Data -
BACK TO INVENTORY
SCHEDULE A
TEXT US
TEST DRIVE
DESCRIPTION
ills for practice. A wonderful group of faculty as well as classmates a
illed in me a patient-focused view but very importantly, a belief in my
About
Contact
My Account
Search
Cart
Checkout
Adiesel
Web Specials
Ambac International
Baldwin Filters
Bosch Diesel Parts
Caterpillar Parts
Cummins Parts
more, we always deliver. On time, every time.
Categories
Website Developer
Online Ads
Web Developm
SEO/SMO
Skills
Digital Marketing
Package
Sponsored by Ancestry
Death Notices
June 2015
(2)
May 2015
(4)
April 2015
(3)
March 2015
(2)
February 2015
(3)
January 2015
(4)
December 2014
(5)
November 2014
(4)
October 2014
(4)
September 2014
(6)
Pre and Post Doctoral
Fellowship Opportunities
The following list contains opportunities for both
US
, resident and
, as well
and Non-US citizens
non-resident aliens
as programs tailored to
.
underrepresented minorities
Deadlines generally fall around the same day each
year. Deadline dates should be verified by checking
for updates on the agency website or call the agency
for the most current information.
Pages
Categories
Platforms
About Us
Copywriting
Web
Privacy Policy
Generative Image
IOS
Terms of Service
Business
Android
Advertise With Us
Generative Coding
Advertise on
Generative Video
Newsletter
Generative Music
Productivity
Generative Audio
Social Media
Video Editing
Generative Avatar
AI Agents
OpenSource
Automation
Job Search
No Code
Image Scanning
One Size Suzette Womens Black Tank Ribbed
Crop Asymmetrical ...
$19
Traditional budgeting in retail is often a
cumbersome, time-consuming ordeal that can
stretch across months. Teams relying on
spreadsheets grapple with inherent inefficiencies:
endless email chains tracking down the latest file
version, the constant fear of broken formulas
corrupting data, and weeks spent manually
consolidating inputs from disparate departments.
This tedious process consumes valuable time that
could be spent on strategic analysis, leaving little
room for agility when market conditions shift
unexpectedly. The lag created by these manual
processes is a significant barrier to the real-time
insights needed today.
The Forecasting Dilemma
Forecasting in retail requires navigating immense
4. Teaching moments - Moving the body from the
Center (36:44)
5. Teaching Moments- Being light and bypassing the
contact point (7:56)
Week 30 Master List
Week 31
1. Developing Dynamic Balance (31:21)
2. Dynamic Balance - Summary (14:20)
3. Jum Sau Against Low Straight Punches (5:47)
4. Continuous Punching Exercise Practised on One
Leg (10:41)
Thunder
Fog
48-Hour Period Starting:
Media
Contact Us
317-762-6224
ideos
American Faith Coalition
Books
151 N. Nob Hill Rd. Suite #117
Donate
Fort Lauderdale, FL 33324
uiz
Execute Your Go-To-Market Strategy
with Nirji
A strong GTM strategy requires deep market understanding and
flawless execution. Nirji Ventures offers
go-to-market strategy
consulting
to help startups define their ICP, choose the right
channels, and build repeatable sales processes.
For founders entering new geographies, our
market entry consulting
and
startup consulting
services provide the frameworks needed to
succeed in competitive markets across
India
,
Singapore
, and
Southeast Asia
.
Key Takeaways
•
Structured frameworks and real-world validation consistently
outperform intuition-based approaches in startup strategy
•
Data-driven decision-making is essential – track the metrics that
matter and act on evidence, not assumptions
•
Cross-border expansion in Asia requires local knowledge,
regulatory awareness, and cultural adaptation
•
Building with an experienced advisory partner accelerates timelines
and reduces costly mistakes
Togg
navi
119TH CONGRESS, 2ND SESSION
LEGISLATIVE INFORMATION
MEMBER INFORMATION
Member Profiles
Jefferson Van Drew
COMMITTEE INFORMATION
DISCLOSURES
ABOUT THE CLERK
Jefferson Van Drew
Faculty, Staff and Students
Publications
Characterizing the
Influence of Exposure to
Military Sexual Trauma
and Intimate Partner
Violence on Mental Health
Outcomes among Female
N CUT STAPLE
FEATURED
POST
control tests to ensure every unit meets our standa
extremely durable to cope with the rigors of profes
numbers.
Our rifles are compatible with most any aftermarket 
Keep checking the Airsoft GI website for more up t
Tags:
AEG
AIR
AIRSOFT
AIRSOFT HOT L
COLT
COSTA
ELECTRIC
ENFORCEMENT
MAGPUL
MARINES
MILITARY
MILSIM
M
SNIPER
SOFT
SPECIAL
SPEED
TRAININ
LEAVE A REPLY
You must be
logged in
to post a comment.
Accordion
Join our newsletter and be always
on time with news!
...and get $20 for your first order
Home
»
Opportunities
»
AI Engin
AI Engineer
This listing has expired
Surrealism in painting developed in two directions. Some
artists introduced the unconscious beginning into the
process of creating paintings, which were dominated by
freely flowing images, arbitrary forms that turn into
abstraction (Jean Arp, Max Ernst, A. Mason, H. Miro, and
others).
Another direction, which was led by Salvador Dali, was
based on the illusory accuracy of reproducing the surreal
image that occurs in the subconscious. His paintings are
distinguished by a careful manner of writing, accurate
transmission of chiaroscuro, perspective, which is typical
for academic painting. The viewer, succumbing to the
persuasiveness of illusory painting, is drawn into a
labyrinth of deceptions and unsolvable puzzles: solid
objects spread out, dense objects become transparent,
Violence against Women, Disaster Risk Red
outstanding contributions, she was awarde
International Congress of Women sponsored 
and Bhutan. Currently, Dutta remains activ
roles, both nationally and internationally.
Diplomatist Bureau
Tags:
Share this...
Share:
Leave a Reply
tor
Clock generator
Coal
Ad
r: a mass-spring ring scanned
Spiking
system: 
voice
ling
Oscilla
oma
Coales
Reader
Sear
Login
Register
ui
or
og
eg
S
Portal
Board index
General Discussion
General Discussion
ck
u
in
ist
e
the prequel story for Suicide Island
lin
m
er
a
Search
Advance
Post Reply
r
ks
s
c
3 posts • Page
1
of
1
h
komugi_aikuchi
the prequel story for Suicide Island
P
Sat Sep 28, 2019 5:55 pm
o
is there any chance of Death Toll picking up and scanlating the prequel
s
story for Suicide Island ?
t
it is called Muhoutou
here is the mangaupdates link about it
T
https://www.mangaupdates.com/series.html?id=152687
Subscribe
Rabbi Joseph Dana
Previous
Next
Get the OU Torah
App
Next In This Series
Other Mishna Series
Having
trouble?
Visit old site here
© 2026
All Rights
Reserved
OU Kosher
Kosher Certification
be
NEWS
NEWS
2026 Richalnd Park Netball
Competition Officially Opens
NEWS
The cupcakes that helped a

What the task requires -
Look through the data above for the string "that" and copy every line where it appears.

Solution to the problem -
cumbersome, time-consuming ordeal that can
This tedious process consumes valuable time that
Data-driven decision-making is essential – track the metrics that
freely flowing images, arbitrary forms that turn into
image that occurs in the subconscious. His paintings are
The cupcakes that helped a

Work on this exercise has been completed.